## Tareas por hacer:
1. Extrae literalmente el pasaje del texto sobre la democracia que empieza en las palabras "Hemos enaltecido la" y termina después de "deciden ¡cualquier cosa!".
2. Escribe lo que sigue al texto sobre la democracia a partir de su última frase.

--- Fragmento ---

Hemos enaltecido la democracia. En los foros políticos, en los medios de comunicación, incluso en las reuniones sociales, la democracia se plantea como un concepto, una institución a la que no se puede manchar y criticar, de la que no se puede dudar. A cualquiera que abunde en alguna de estas acciones con cierta persistencia se le termina considerando un peligro para el sistema, un amigo del autoritarismo, del totalitarismo más peligroso. Si dudas de las intenciones de los partidos, te espetan que crees uno y ganes las elecciones, como si fuera fácil hacerlo y esa fuera la solución; si dudas de las mayorías, por considerar que pueden promover medidas injustas, ilegítimas o ilegales, se te recuerda que las mayorías, primero en las votaciones y luego en las instituciones legislativas o ejecutivas, son las que, en la práctica, deciden ¡cualquier cosa!

--- Registros proporcionados ---

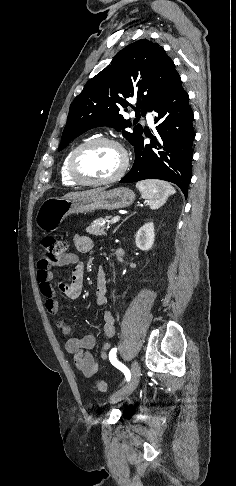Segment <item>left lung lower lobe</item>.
Masks as SVG:
<instances>
[{"label":"left lung lower lobe","mask_w":236,"mask_h":486,"mask_svg":"<svg viewBox=\"0 0 236 486\" xmlns=\"http://www.w3.org/2000/svg\"><path fill=\"white\" fill-rule=\"evenodd\" d=\"M180 76L167 86L148 111H155V123L162 143L149 136L151 144L145 145L143 136L134 145L135 162L132 169L121 179L131 183L144 179H161L175 183L185 197L192 177V144L195 137L193 112L189 95L181 85Z\"/></svg>","instance_id":"left-lung-lower-lobe-1"}]
</instances>
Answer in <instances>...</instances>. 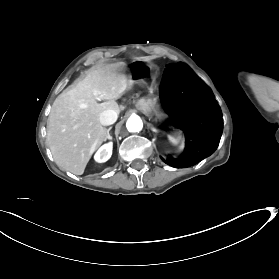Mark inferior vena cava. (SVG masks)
Returning a JSON list of instances; mask_svg holds the SVG:
<instances>
[{"mask_svg":"<svg viewBox=\"0 0 279 279\" xmlns=\"http://www.w3.org/2000/svg\"><path fill=\"white\" fill-rule=\"evenodd\" d=\"M117 120V113L115 110L108 109L100 114V122L104 125L113 124Z\"/></svg>","mask_w":279,"mask_h":279,"instance_id":"1","label":"inferior vena cava"}]
</instances>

---

## Resultados en orden:
1.
Hemos enaltecido la democracia. En los foros políticos, en los medios de comunicación, incluso en las reuniones sociales, la democracia se plantea como un concepto, una institución a la que no se puede manchar y criticar, de la que no se puede dudar. A cualquiera que abunde en alguna de estas acciones con cierta persistencia se le termina considerando un peligro para el sistema, un amigo del autoritarismo, del totalitarismo más peligroso. Si dudas de las intenciones de los partidos, te espetan que crees uno y ganes las elecciones, como si fuera fácil hacerlo y esa fuera la solución; si dudas de las mayorías, por considerar que pueden promover medidas injustas, ilegítimas o ilegales, se te recuerda que las mayorías, primero en las votaciones y luego en las instituciones legislativas o ejecutivas, son las que, en la práctica, deciden ¡cualquier cosa!

2.
Cabe preguntarse ante qué estamos. ¿Una organización política de la sociedad, una organización que permite la transición en el poder de una manera pacífica y frecuente? ¿O estamos ante una, hasta cierto punto, novedosa religión a la que debemos sumisión y obediencia? Es la actitud acrítica de la ciudanía la que permite la creación de los sistemas totalitarios más persistentes, precisamente porque se asientan sobre una legitimidad irrefutable del sistema. La putrefacción de la democracia limita, reduce e incluso elimina las ideas que nos permiten ejercer nuestra libertad, nuestra individualidad, no pocas veces apoyada en una falsa sensación de seguridad o en alguna ideología que funciona como moral universal, generándose de esta manera algunos de los regímenes autoritarios más duraderos.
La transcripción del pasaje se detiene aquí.